“Isu ini tidak diametral. Apa korelasi negatif antara LSM dan pengusaha rokok? Tidak ada. Domain kami tetap pada pemberdayaan masyarakat dan mencerdaskan kehidupan bangsa,” tegasnya.

Lebih lanjut, Samhari meminta agar perhatian pemerintah dan aparat tidak hanya tertuju pada sektor rokok. Ia mencontohkan masih banyak barang beredar di Pamekasan seperti minuman dan makanan yang tidak memiliki label cukai, namun belum ada penindakan tegas.

“Bukan hanya rokok, banyak produk lain yang beredar tanpa cukai. Itu juga perlu ditertibkan,” paparnya.

Dalam kesempatan tersebut, Samhari juga menolak keras adanya intimidasi maupun upaya pengucilan terhadap LSM. Menurutnya, LSM merupakan bagian dari elemen bangsa yang memiliki peran penting dalam kontrol sosial.

“Kami bukan kelompok liar atau organisasi yang tidak diakui. Kami bagian dari cerdik cendekia di kabupaten ini dan tidak akan melakukan gerakan tandingan yang berbau premanisme,” jelasnya.

ADVERTISEMENT

Ia juga mengimbau agar Pemerintah Kabupaten Pamekasan dan para pengusaha mampu membedakan antara LSM yang resmi dan yang tidak resmi.

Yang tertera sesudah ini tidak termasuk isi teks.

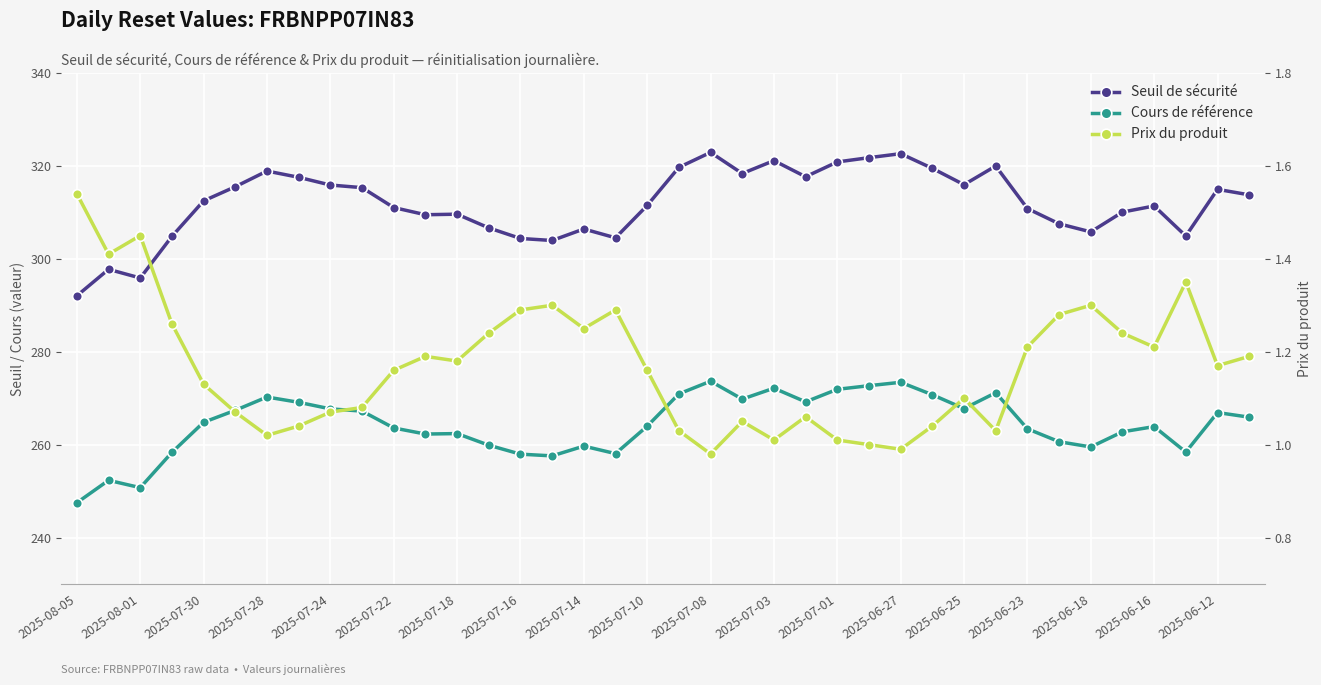

What is the value of the Cours de référence point at the 13th from the left?

262.4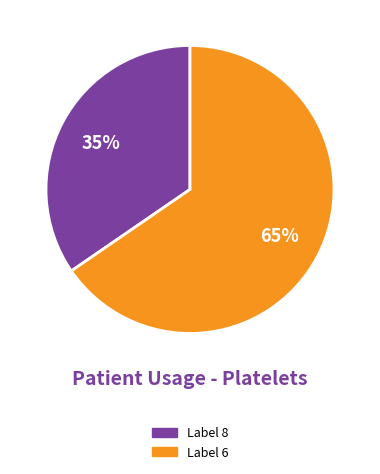

Is there a majority slice in this chart?

Yes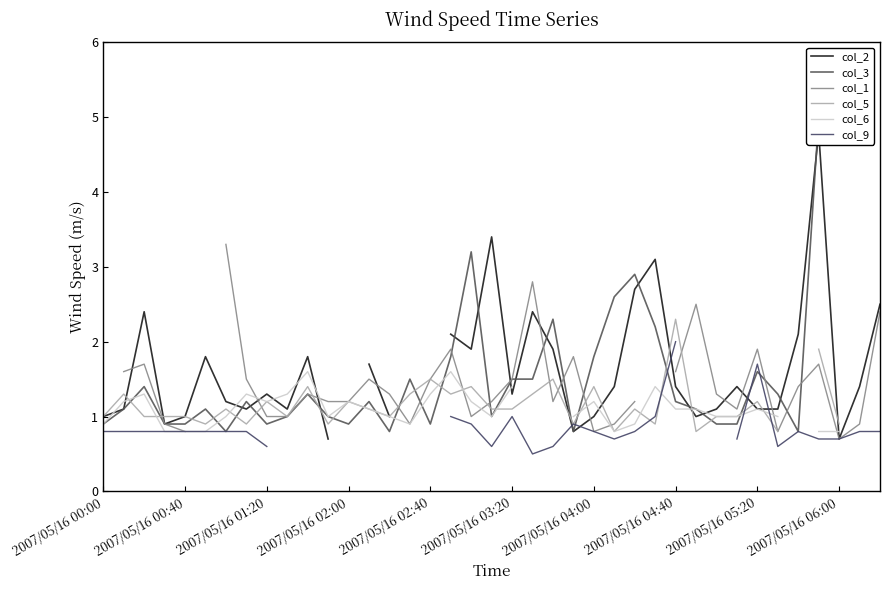

What is the greatest value displayed?

5.0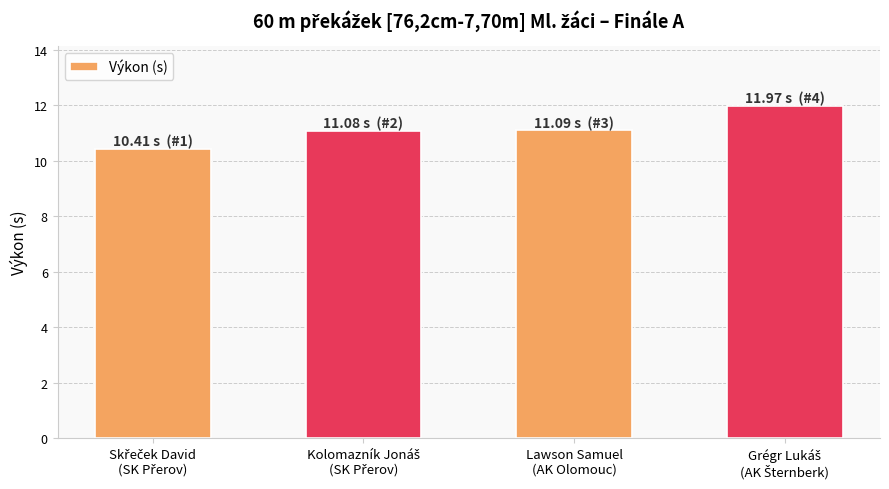

What is the value of the 3rd bar from the left?

11.1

“Kepada Bupati, tolong bedakan LSM yang berhak bekerja sama dengan pemerintah. Syaratnya hanya satu, yakni legalisasi yang jelas,” tutup Samhari.

Sebelumnya diberitakan, puluhan ribu massa yang tergabung dalam Forum Petani Tembakau dan Buruh Pabrik Rokok Lokal Madura (FPBM) menggelar aksi unjuk rasa dengan membawa delapan tuntutan. Dalam aksi tersebut, Bupati Pamekasan KH Kholilurrahman menyatakan menyetujui seluruh tuntutan massa.